QUATTRO DONNE SU DIECI VENGONO UCCISE DAL PARTNER, MA FANNO MENO NOTIZIA PERCHE’ GLI AUTORI SONO QUEGLI ITALIANI CHE SEMBRANO “BUONI PADRI DI FAMIGLIA”
FEMMINICIDI, RAPPORTO ISTAT: I CENTRI ANTIVIOLENZA SONO POCHI E MAL FINANZIATI
Otto donne su dieci vengono uccise da una persona che conoscono bene, di cui si fidano. Più di quattro donne su dieci vengono uccise dall’attuale compagno/fidanzato/marito o dall’ex.
È così da tempo, una sorta di condanna senza appello che inchioda una quota di donne a subire gli affetti in una logica immutabile nonostante gli appelli, le campagne, la formazione.
È quanto emerge dall’ultimo report Istat sugli omicidi nel 2017.
Lo scorso anno ci sono stati 123 femminicidi, otto vittime su dieci sono italiane. L’80,5% delle donne è stata uccisa da una persona che conosceva: nel 43,9% dei casi è un partner (35,8% attuale, 8,1% precedente), nel 28,5% un parente (inclusi figli e genitori) e nell’8,1% un’altra persona conosciuta.
Tra i partner, nel 2017, i mariti e gli ex mariti sono stati gli autori di più della metà degli omicidi, mentre i fidanzati e i conviventi (o ex-fidanzati ed ex conviventi) lo sono stati per il 48,1% dei casi, con una percentuale in crescita rispetto agli anni precedenti (era il 37% nel 2013, il 33% nel 2014, il 21,5% nel 2015 e il 30% nel 2016).
I femminicidi sono in calo – erano stati 145 nel 2016 secondo l’Istat – ma la diminuzione è minima e gli omicidi di donne restano un problema culturale ancora irrisolto e non facilmente risolvibile.
L’Istat sottolinea che per il carattere domestico della violenza, non hanno alcun effetto le politiche decise nel settore della sicurezza e della lotta alla criminalità organizzata, che hanno invece favorito un forte calo degli omicidi degli uomini.
Una soluzione è rappresentata dai centri antiviolenza dove vengono accolte le donne che riescono a allontanarsi prima che sia troppo tardi, ma sono pochi e mal finanziati. Nel 2017 i 78 centri che fanno capo alla rete Di.Re hanno accolto 20.137 donne. Sono soprattutto italiane (il 68%).
Qualsiasi forma di indipendenza economica è da escludere per circa il 35%: le donne disoccupate sono il 23%, le donne casalinghe intorno all’8%, le studentesse il 3,9%.

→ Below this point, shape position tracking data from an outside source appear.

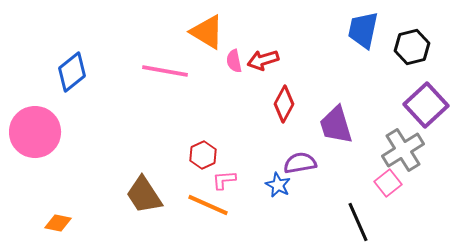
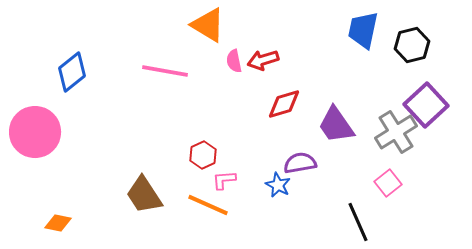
orange triangle: moved 1 px right, 7 px up
black hexagon: moved 2 px up
red diamond: rotated 45 degrees clockwise
purple trapezoid: rotated 18 degrees counterclockwise
gray cross: moved 7 px left, 18 px up
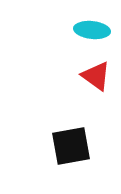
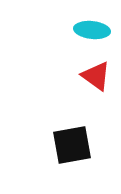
black square: moved 1 px right, 1 px up
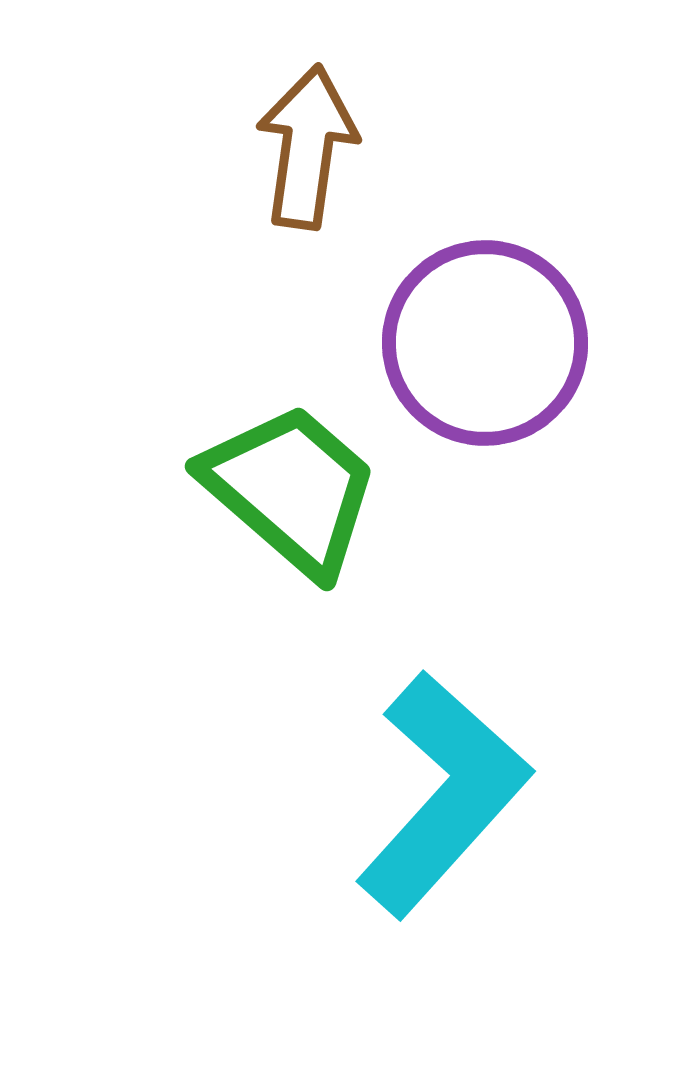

La violenza più frequente è quella psicologica, subita dalla grande maggioranza delle donne (73,6%), seguita da quella fisica (62,1% dei casi).
La violenza economica viene esercitata su un numero di donne abbastanza elevato (30,7%) mentre la violenza sessuale e lo stalking riguardano percentuali più basse (13,5% e 16,1%, rispettivamente).
Il maltrattante è quasi sempre il partner (56% circa dei casi) oppure l’ex partner (quasi il 20%). Questo significa che nel 75,7% dei casi la violenza viene esercitata da un uomo in relazione con la donna.
Per combattere la violenza sulle donne è necessario attivare interventi e finanziare i centri dove le donne possono trovare rifugio e la possibilità di ricostruire la loro vita. Ma i finanziamenti sono insufficienti, in alcune regioni come Lazio e Calabria oltre la metà dei i centri non riescono ad accedere ad alcun finanziamento pubblico: rispettivamente nel 66,7% e nel 50% dei casi.
In occasione della Giornata internazionale sulla violenza contro le donne del 25 novembre, la rete D.i.Re ha deciso di lanciare #alidiautonomia, campagna di sensibilizzazione e raccolta fondi destinati al progetto «Germogli di autonomia» che consentirà alle donne e ai loro figli e figlie in uscita dalla violenza e con particolari difficoltà economiche di completare il percorso verso la piena autonomia nel medio-lungo periodo.
Dal 19 al 26 novembre alla Campagna è legato il numero solidale 45593 per donare 2 euro da cellulare personale Wind Tre, TIM, Vodafone, PosteMobile, Iliad, Coop Voce, Tiscali, 5 euro da rete fissa TWT, Convergenze e PosteMobile e 5 o 10 euro da rete fissa TIM, Wind Tre, Fastweb, Vodafone e Tiscali.